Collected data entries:
## start

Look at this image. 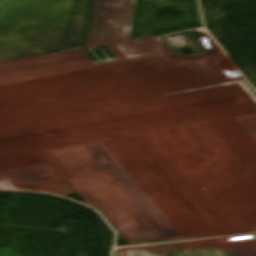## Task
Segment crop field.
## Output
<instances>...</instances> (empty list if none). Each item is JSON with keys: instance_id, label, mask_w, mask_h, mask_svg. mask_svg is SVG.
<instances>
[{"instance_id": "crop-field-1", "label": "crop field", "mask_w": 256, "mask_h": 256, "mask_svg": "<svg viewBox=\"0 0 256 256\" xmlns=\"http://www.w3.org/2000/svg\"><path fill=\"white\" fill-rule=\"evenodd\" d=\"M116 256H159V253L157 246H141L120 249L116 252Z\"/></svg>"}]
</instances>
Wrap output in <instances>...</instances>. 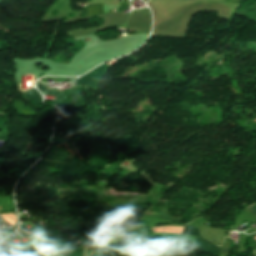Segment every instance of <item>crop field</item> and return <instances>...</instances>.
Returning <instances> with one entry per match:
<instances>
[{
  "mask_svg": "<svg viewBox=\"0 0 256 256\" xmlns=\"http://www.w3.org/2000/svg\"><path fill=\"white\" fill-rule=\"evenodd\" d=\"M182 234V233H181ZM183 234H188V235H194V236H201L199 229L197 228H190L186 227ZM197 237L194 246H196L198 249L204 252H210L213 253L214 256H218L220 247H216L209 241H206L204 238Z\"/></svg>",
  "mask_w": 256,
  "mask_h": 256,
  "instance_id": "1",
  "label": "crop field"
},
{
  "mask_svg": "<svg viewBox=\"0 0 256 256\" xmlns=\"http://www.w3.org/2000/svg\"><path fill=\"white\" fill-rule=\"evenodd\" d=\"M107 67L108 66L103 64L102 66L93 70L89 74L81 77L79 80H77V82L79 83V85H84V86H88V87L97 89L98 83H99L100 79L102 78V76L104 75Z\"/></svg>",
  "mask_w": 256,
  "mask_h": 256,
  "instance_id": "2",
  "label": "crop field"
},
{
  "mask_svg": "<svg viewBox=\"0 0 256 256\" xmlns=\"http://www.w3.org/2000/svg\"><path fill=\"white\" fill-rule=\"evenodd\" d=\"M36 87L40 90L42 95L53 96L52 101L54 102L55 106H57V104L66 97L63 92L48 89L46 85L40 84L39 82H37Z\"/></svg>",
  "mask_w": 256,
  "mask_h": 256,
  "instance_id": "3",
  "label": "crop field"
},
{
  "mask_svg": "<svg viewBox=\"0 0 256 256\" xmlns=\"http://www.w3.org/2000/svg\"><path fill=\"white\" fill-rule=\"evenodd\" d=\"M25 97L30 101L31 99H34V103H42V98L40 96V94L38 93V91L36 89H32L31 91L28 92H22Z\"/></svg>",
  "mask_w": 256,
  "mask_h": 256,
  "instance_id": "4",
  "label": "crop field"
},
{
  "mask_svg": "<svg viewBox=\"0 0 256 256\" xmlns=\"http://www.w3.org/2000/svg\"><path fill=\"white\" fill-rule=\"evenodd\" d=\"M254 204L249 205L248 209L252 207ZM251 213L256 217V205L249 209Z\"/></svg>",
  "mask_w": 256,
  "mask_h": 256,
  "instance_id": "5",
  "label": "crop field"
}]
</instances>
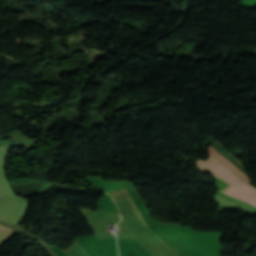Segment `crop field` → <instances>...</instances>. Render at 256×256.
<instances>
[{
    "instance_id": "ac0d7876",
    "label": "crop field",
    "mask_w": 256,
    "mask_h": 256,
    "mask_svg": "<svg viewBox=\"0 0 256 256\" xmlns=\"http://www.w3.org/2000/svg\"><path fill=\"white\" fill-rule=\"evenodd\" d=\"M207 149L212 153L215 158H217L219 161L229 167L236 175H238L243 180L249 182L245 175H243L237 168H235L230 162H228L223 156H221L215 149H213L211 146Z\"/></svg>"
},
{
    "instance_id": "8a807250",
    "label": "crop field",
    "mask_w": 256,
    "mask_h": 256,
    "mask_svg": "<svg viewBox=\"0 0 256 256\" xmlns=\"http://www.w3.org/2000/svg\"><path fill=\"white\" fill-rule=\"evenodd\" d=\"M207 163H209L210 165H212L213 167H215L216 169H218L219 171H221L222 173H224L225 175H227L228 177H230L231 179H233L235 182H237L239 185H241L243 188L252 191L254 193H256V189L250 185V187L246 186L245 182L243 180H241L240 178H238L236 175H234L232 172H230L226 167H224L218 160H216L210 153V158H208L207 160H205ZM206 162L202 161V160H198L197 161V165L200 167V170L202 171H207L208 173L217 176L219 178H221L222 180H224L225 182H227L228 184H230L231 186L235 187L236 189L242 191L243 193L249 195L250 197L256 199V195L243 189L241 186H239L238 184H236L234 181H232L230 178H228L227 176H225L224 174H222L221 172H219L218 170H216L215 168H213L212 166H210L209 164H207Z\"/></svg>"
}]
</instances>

## end

_Do this_
Find every line of the material that contains the string "with", and copy each of those lines in full.

_Result for this exercise_
<instances>...</instances> (empty list if none). Each item is JSON with keys: instance_id, label, mask_w, mask_h, mask_svg. mask_svg is SVG.
Returning <instances> with one entry per match:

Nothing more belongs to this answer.